Personal information
- Full name: William Joseph Daly
- Date of birth: 7 November 1892
- Place of birth: San Remo, Victoria
- Date of death: 26 September 1980 (aged 87)
- Place of death: Parkdale, Victoria
- Original team(s): Beverley/Wonthaggi

Playing career^{1}
- Years: Club / Games (Goals)
- 1913: Melbourne / 02 (1)
- 1915–1919: South Melbourne / 59 (1)
- Total:  / 61 (2)
- ^{1} Playing statistics correct to the end of 1919.

= Bill Daly (footballer) =

Australian rules footballer

William Joseph Daly ( 7 November 1892 – 26 September 1980) was an Australian rules footballer who played with Melbourne and South Melbourne in the Victorian Football League (VFL).

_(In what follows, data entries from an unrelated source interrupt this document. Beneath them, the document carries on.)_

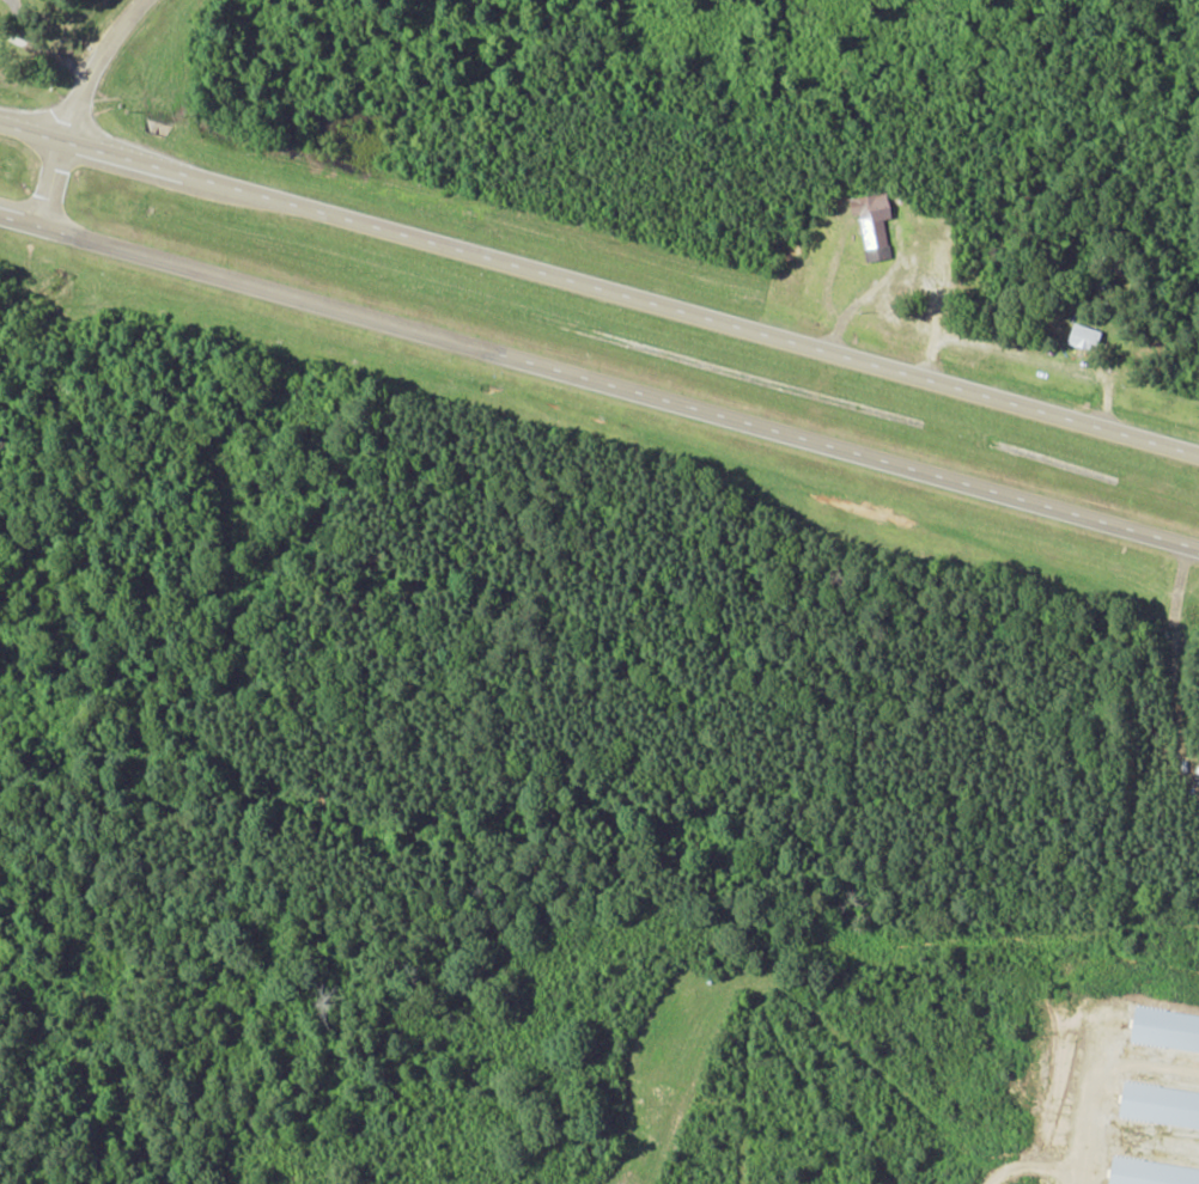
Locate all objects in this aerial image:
road: (77, 107)
building: (874, 223)
road: (599, 290)
building: (1086, 337)
road: (599, 382)
building: (1166, 1030)
building: (1160, 1108)
building: (1151, 1173)

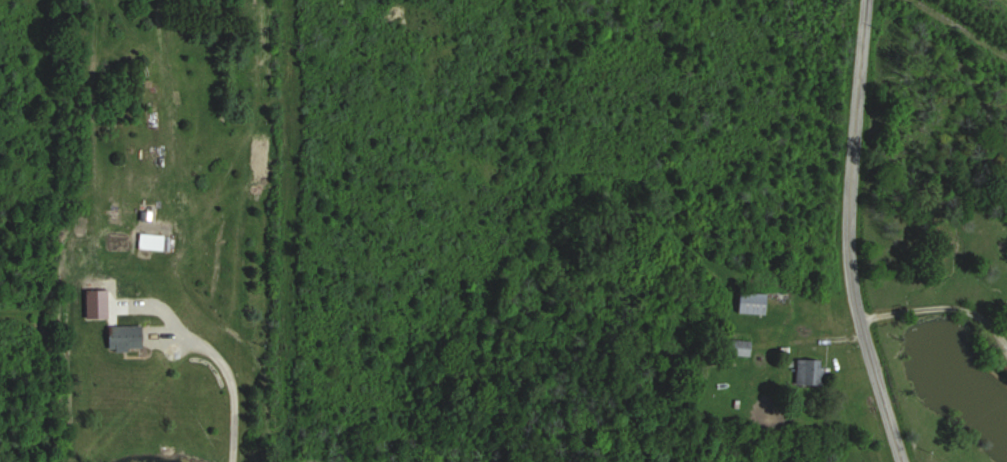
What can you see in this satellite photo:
road: (848, 234)
building: (156, 241)
building: (756, 302)
road: (942, 304)
building: (132, 337)
building: (745, 347)
building: (808, 371)
road: (224, 373)

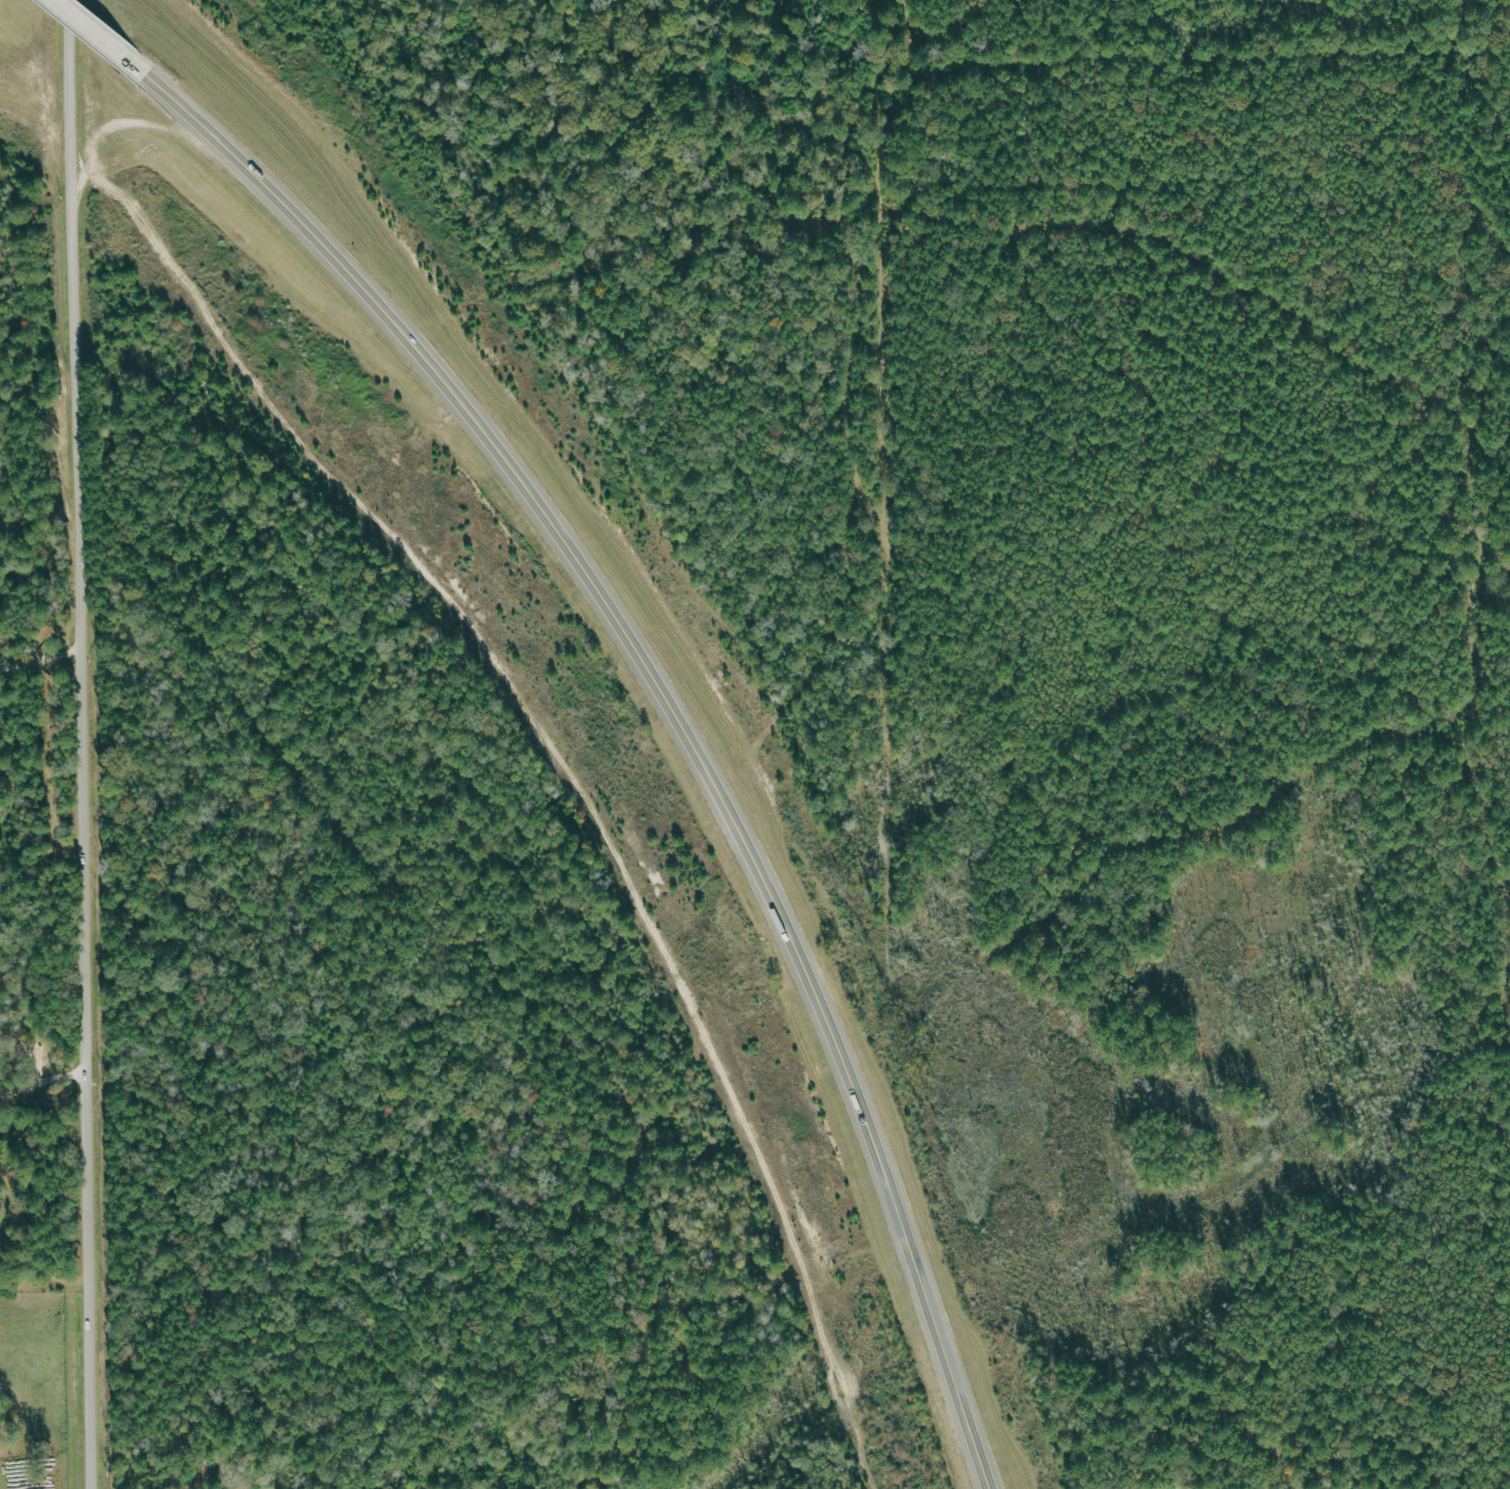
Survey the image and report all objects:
road: (90, 29)
road: (670, 704)
road: (84, 744)
road: (45, 1083)

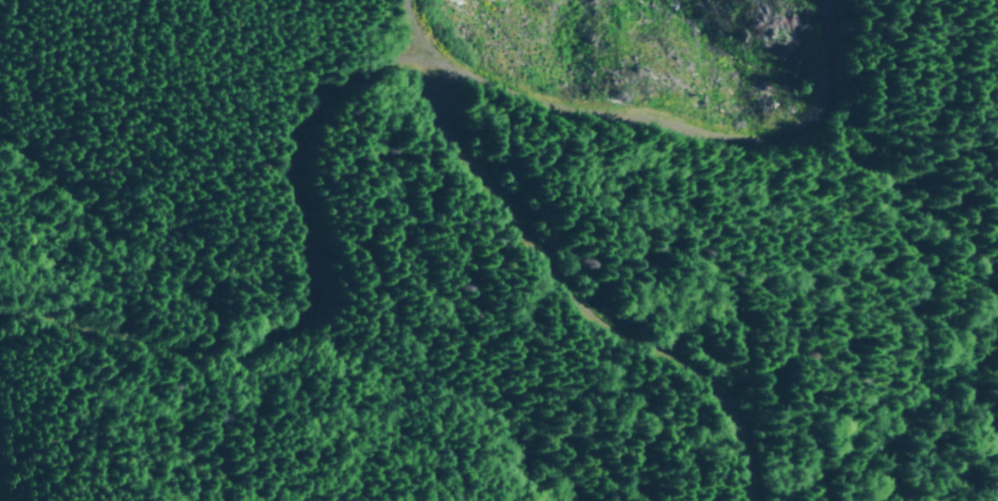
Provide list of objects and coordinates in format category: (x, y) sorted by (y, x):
road: (365, 75)

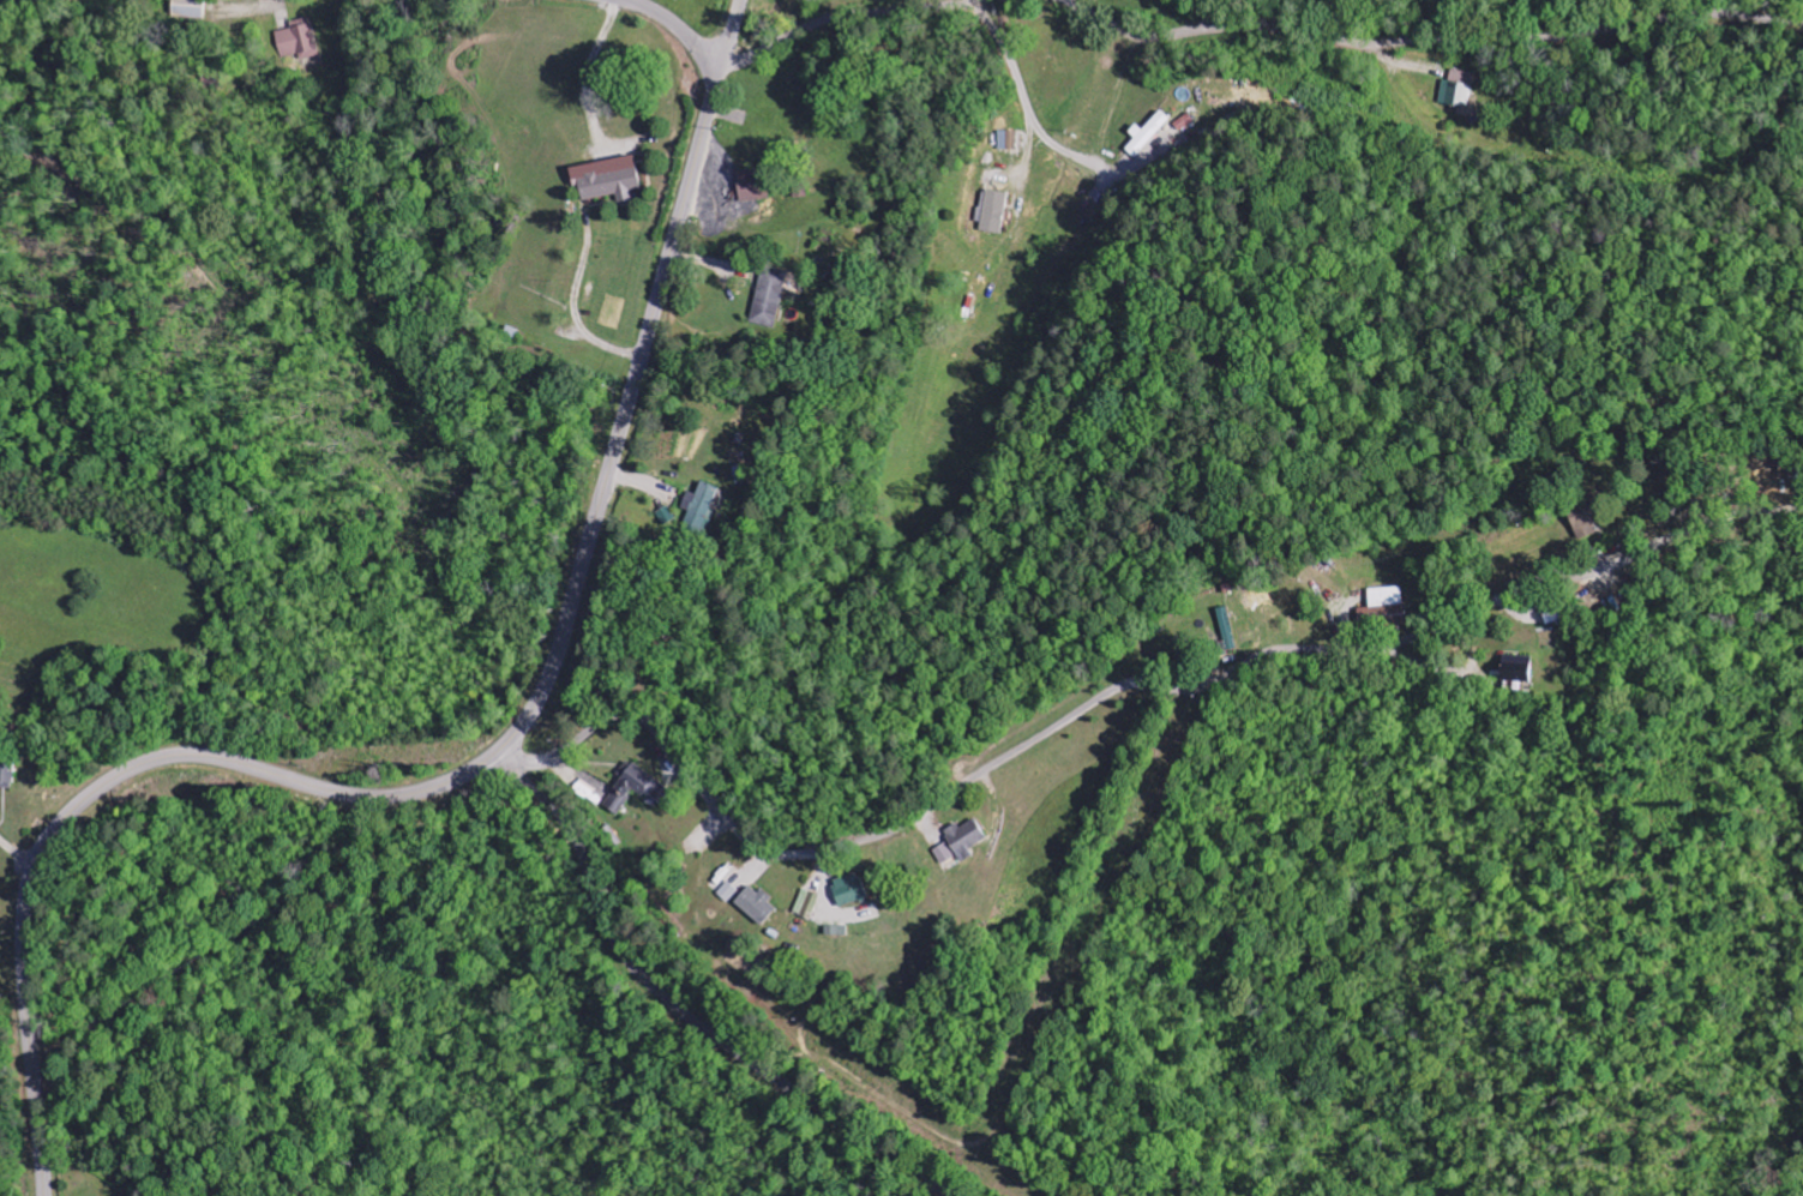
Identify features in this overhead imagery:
building: (190, 9)
road: (835, 18)
road: (672, 27)
building: (298, 40)
road: (1429, 40)
building: (1458, 90)
building: (1148, 134)
building: (613, 181)
building: (753, 186)
building: (992, 212)
building: (770, 298)
road: (636, 373)
building: (702, 509)
building: (1587, 522)
building: (1385, 609)
building: (1229, 630)
building: (1518, 669)
road: (1050, 729)
road: (556, 755)
building: (6, 775)
road: (99, 785)
building: (653, 790)
building: (965, 840)
building: (945, 854)
building: (850, 891)
building: (727, 893)
building: (807, 905)
building: (756, 906)
road: (679, 1008)

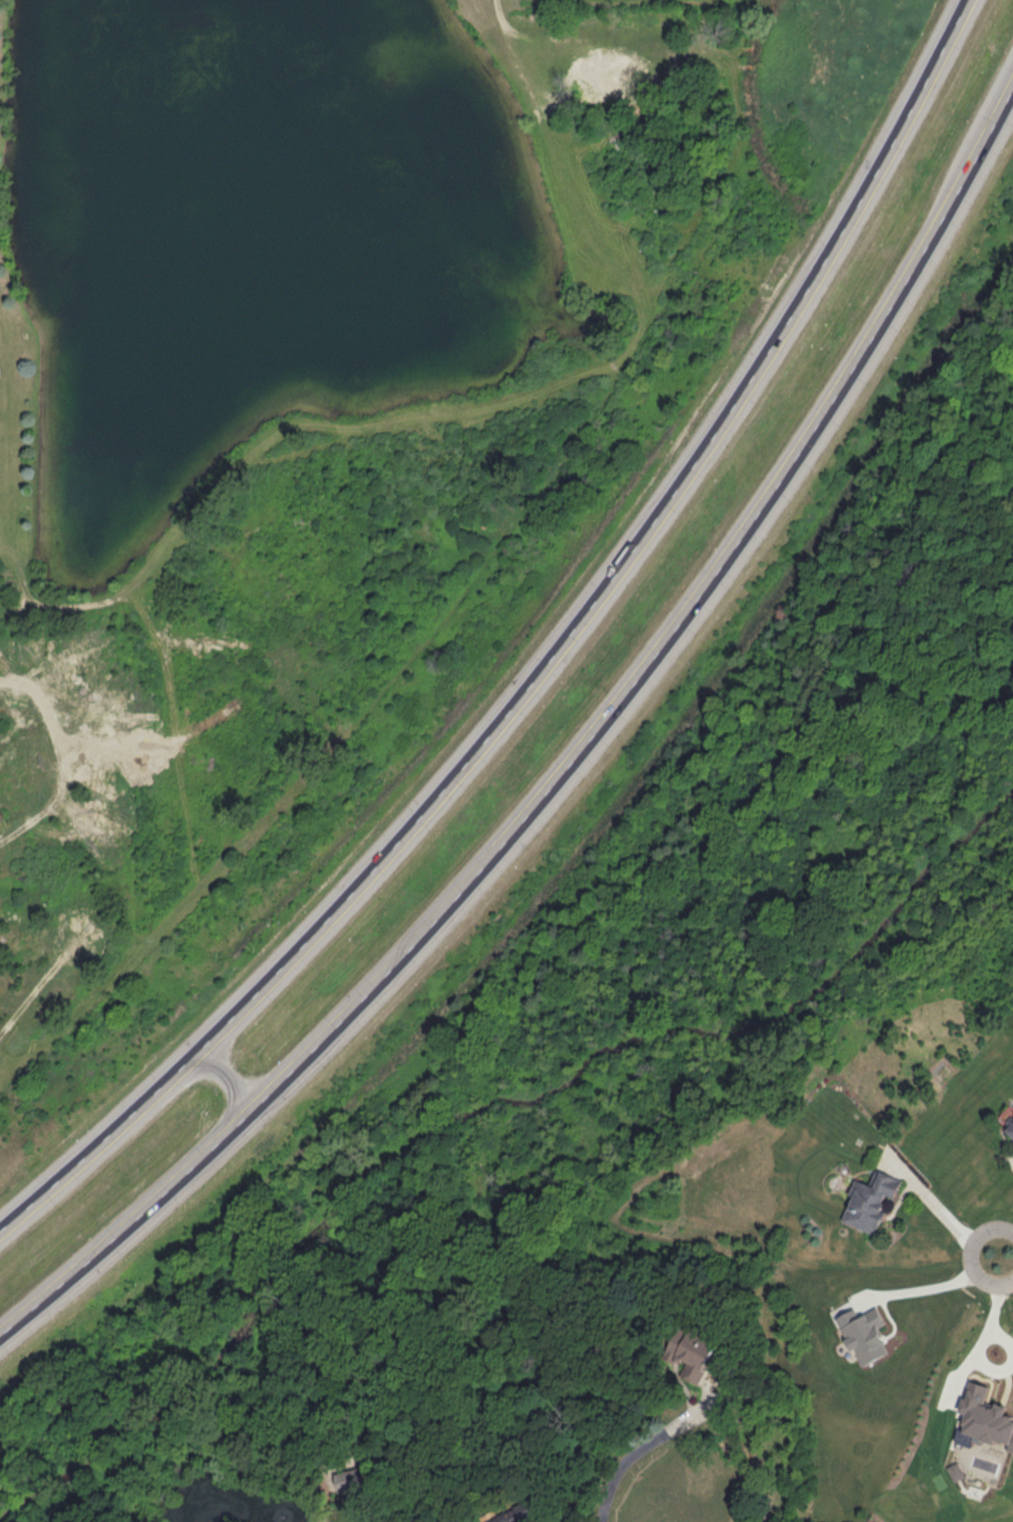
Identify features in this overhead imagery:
building: (624, 24)
park: (279, 455)
road: (555, 670)
road: (570, 769)
road: (230, 1081)
building: (1010, 1131)
building: (870, 1201)
road: (942, 1212)
road: (1006, 1252)
road: (944, 1290)
road: (984, 1329)
building: (696, 1354)
road: (625, 1466)
building: (349, 1480)
building: (528, 1516)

Daly was recruited from Wonthaggi, but came from Beverley originally. He played just two games for Melbourne in the 1913 VFL season and didn't make any more league appearances until 1915, when he joined South Melbourne.

After the club sat out of league football in 1916 due to the war, Daly played all 16 games for South Melbourne in 1917. He again didn't miss a single game in 1918 and was on a half back flank in the 1918 VFL Grand Final winning side.

He subsequently played with Footscray in the Victorian Football Association (VFA).